Chapter VII. Audit Committee

§ 33. The internal control body of the Association is the Audit Committee, consisting of 2 to 3 (from two to three) persons, who elect from among themselves the chairman and secretary. The Audit Committee is independent of the Board. Its members:

  1. they cannot be members of the Association’s Management Board,
  2. they cannot be convicted of an intentional crime by a final judgment.

§ 33. The Audit Committee shall conduct an audit of the entirety of the Association’s activities at least once a year.

§ 36. The Audit Committee shall have the right to submit motions resulting from the audit to the Management Board and to request explanations.
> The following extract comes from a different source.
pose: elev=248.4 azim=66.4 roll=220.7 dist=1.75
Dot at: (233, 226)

§ 37. The Audit Committee’s duties also include:

  1. submitting reports to the General Meeting and submitting a motion to grant a discharge to the outgoing Management Board;
  2. conducting periodic audits of the payment of membership fees;
  3. monitoring the financial management and accounting of the Association;
  4. monitoring the compliance of the Management Board’s activities with the statute, generally applicable provisions and resolutions of the General Meeting;
  5. submitting to the General Meeting an assessment of the purposefulness and reliability of the Association’s financial and economic activities;
  6. submitting a motion to convene a General Meeting and a meeting of the Management Board or convening it in accordance with the statute;
  7. requesting written or oral explanations from the Management Board and ordinary members of the Association in matters related to the functioning of the Association;
  8. receiving and examining inquiries from members of the Association regarding its functioning, within the scope of the competence of the Audit Committee,
  9. submitting motions to the General Meeting to dismiss members of the Management Board or the Management Board in the event of significant irregularities in the activities of the Management Board.

§ 38. The Chairman of the Audit Committee or another member of the Audit Committee elected by the Chairman has the right to participate in the meetings of the board with an advisory vote.
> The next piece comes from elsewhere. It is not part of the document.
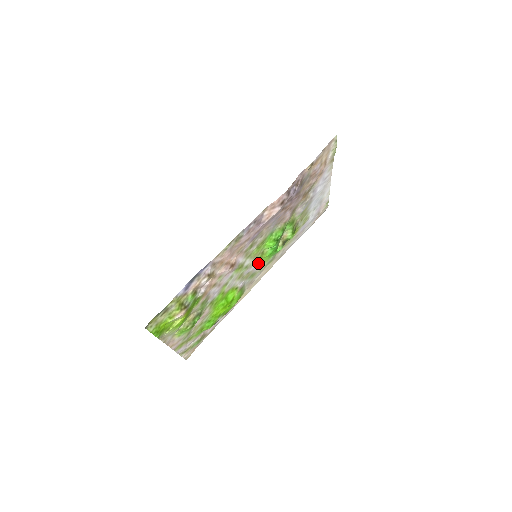
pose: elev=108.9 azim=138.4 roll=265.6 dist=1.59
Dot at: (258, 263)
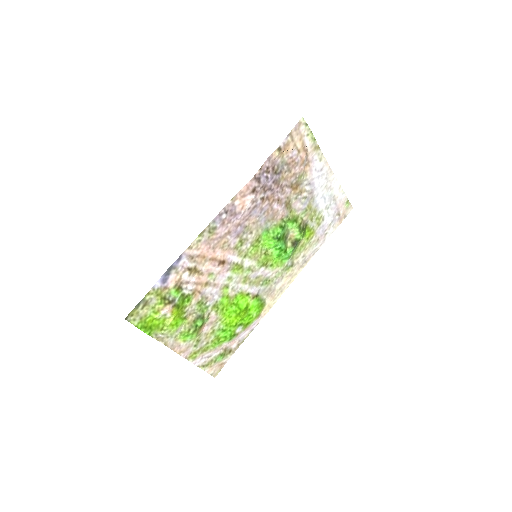
Dot at: (267, 266)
§ 39. The Audit Committee shall hold meetings as needed, but no less than twice a year.

Chapter VIII. Property and funds

§ 40. Funds for the Association’s activities come from:

  1. membership fees,
  2. subsidies,
  3. donations,
  4. public collections,
  5. inheritances, bequests,
  6. income from the Association’s assets.

§ 41. The amount of the membership fee is determined by the Meeting of Members at the request of the Management Board, taking into account the costs incurred by the Association.

Chapter IX. Dissolution of the Association

§ 42. The resolution on the dissolution of the Association is adopted by the Meeting of Members by a qualified majority (2/3) of two-thirds of votes, with the presence of at least half of those entitled to it. If at least half of the authorized persons are absent, a second date is set for the Members’ Meeting, at which a resolution is adopted regardless of the number of authorized persons present.

§ 43. When adopting a resolution to dissolve the Association, the Meeting of Members appoints a liquidator and determines the allocation of the remaining assets of the Association.

Chapter X. Changes to the Regulations

§ 44. A resolution on amending the Regulations of the Association is adopted by the Meeting of Members by a qualified majority (2/3) of two-thirds of votes, with the presence of at least half of those entitled to it. If at least half of the authorized persons are absent, a second date is set for the Members’ Meeting, at which a resolution is adopted regardless of the number of authorized persons present.

Chapter XI. Final provisions

§ 45. In matters not regulated in these Regulations, the provisions of the Law on Associations shall apply.